**Task requirements**
These records contain pictures, which must be left out; copy exactly the lines from the one with "magnifica- tion ×" up to and including the one with "Figure 3. Top".

**Extracted entries**
<<<<

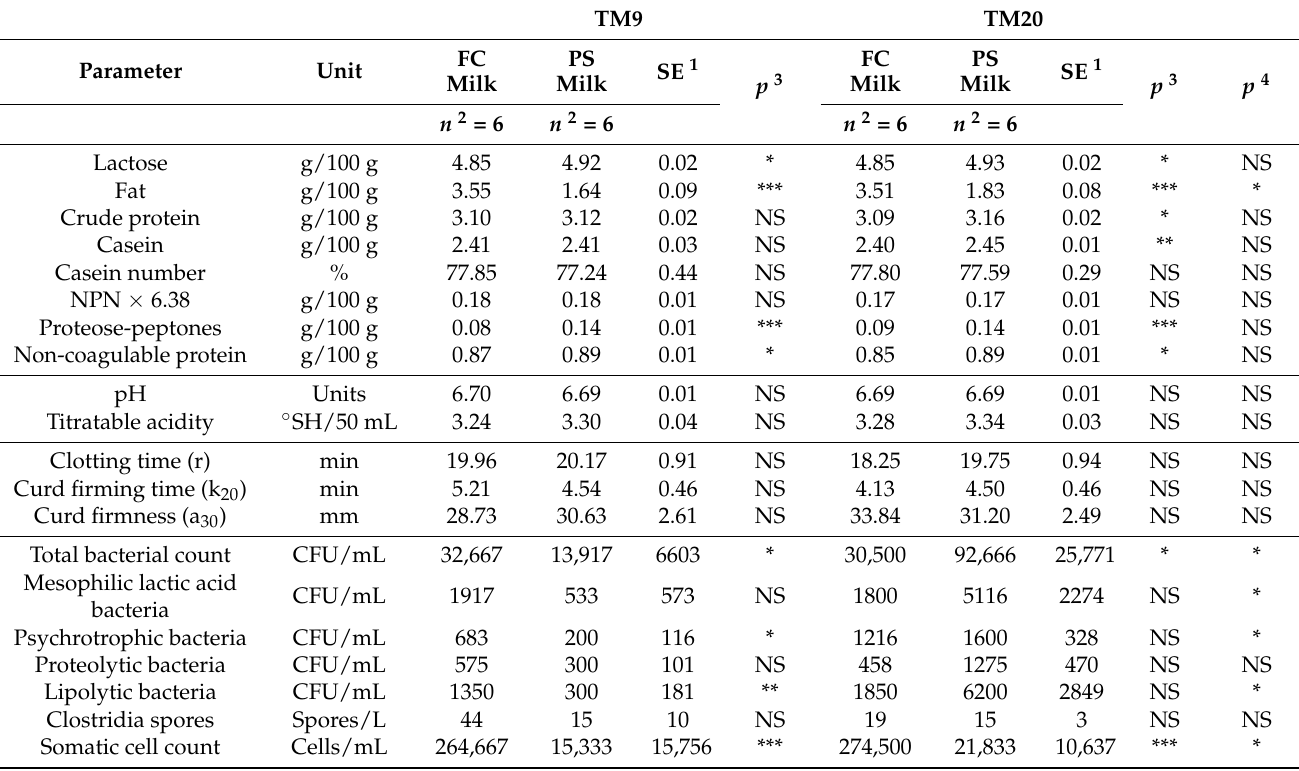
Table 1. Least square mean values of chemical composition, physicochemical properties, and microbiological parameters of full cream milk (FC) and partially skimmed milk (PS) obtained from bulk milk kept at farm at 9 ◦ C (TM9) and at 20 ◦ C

>>>>
<<<<

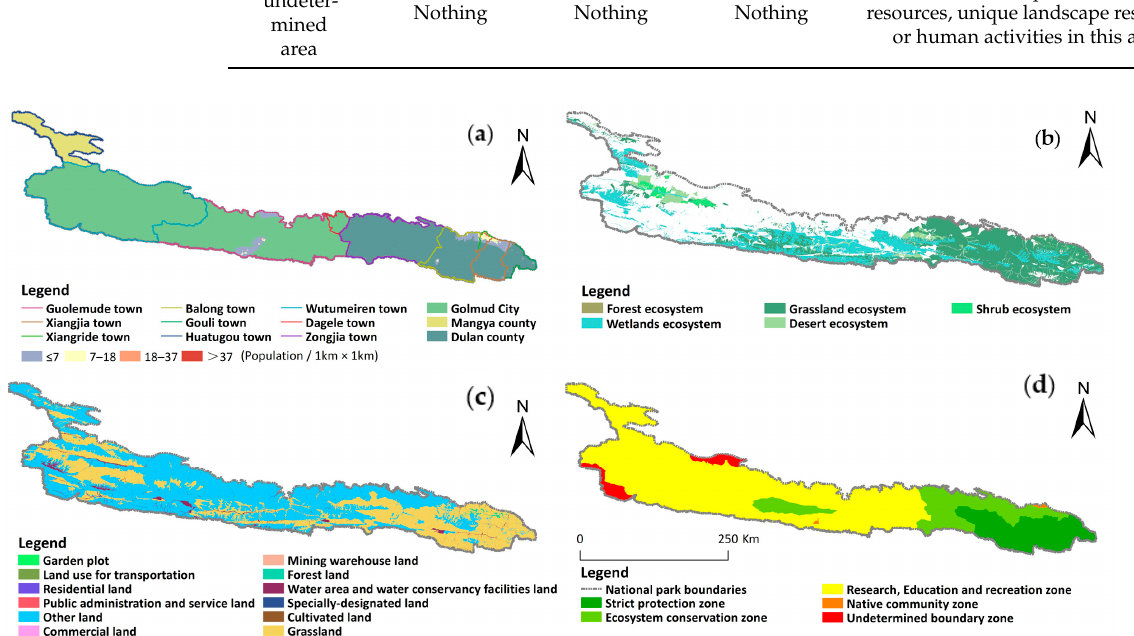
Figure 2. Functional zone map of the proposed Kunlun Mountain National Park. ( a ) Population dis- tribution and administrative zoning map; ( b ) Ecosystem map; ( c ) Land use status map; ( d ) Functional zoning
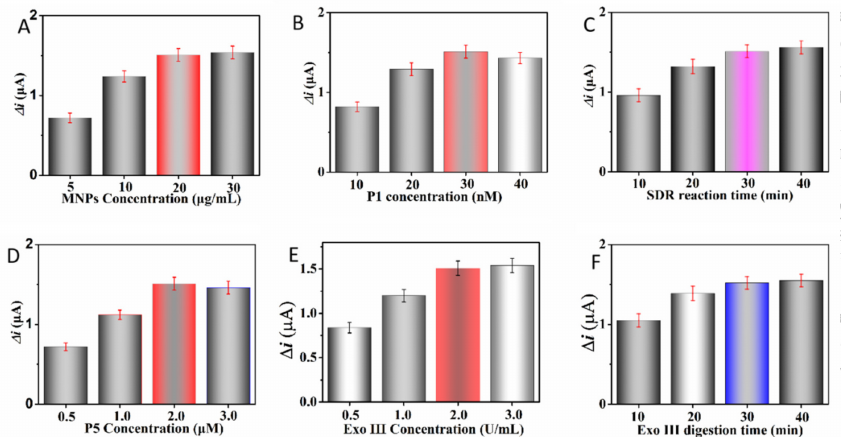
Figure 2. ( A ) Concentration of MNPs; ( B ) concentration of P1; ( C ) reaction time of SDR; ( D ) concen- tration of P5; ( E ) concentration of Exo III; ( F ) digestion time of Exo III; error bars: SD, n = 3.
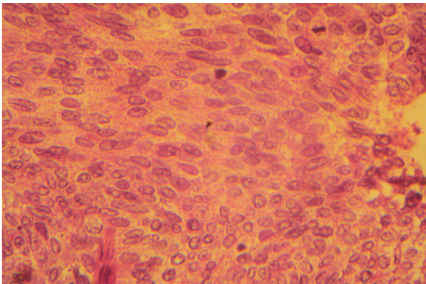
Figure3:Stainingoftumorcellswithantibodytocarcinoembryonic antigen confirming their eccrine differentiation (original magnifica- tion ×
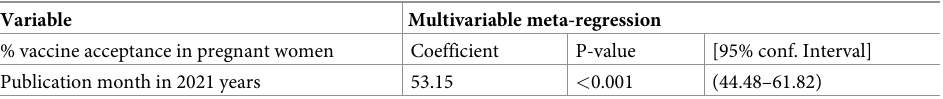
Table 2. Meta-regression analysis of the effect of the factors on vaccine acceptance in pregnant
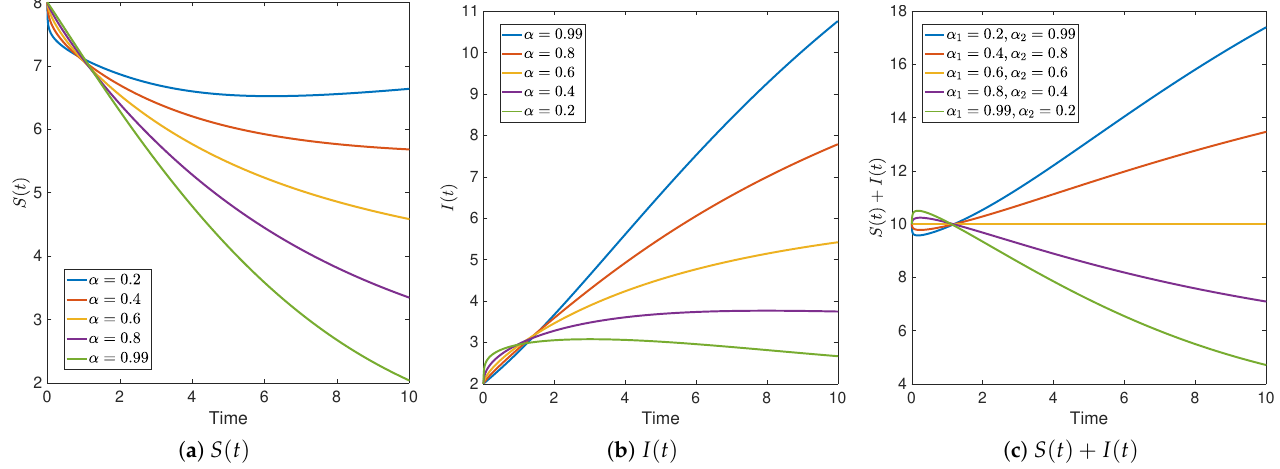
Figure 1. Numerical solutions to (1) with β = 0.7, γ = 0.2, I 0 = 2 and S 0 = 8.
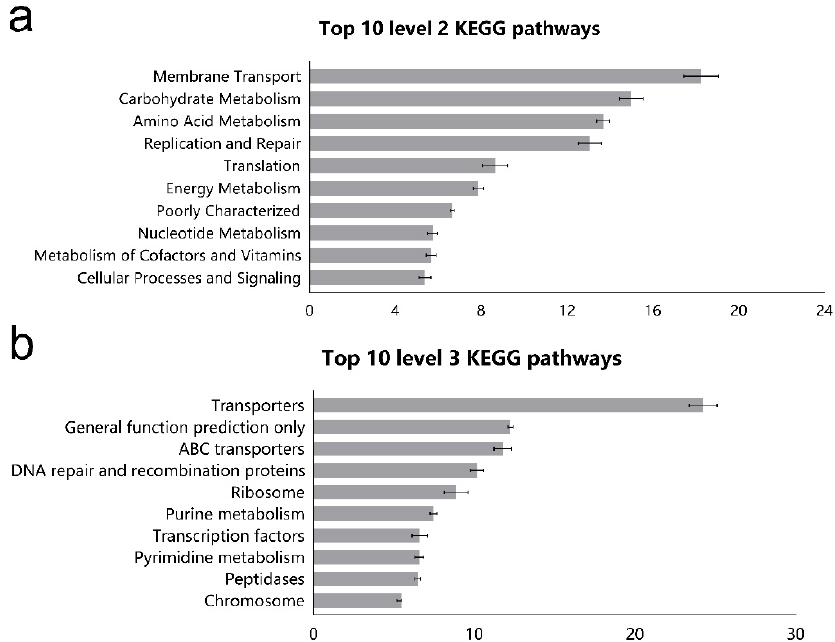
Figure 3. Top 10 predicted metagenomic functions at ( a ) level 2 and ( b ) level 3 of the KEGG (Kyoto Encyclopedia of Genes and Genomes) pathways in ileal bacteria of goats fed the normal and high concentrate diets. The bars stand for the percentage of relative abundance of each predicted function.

>>>>
<<<<

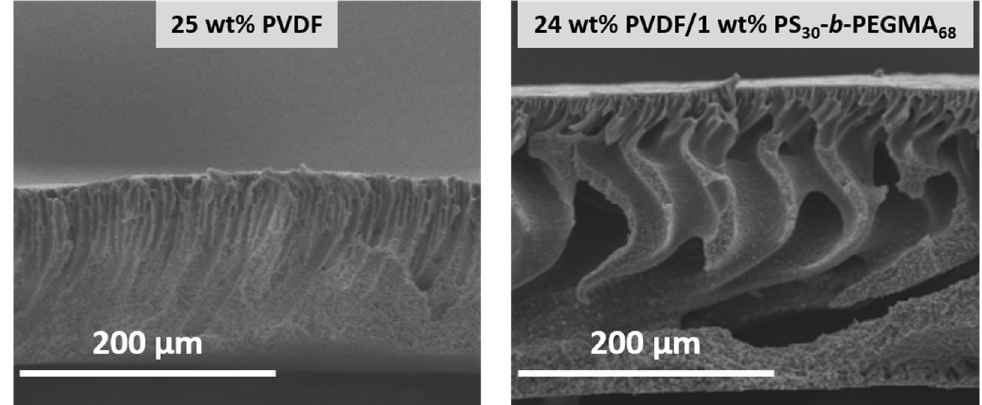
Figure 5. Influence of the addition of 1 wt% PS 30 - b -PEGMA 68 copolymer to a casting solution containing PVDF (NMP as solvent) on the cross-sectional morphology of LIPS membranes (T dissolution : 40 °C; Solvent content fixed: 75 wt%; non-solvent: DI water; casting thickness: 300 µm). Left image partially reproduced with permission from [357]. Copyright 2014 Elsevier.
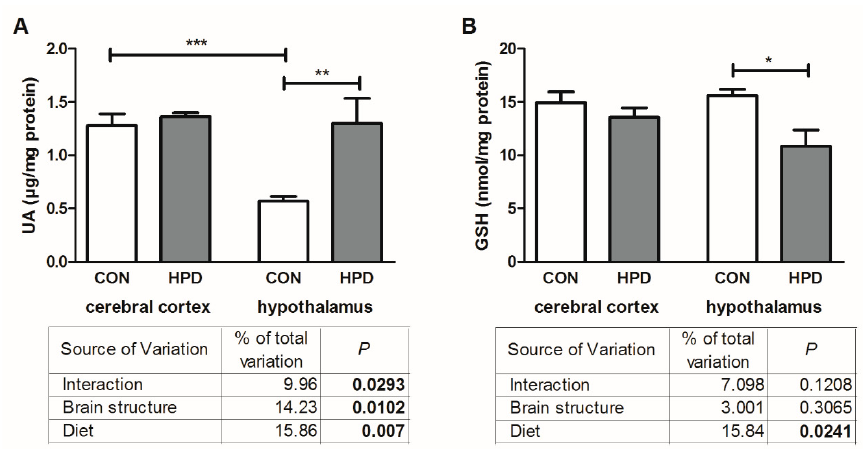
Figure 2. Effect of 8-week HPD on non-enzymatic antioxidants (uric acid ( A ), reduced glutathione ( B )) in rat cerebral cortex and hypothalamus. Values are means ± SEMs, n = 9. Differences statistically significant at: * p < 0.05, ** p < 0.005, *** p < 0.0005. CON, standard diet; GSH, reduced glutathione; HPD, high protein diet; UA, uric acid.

>>>>

**Output for this exercise**
Figure3:Stainingoftumorcellswithantibodytocarcinoembryonic antigen confirming their eccrine differentiation (original magnifica- tion ×
Table 2. Meta-regression analysis of the effect of the factors on vaccine acceptance in pregnant
Figure 1. Numerical solutions to (1) with β = 0.7, γ = 0.2, I 0 = 2 and S 0 = 8.
Figure 3. Top 10 predicted metagenomic functions at ( a ) level 2 and ( b ) level 3 of the KEGG (Kyoto Encyclopedia of Genes and Genomes) pathways in ileal bacteria of goats fed the normal and high concentrate diets. The bars stand for the percentage of relative abundance of each predicted function.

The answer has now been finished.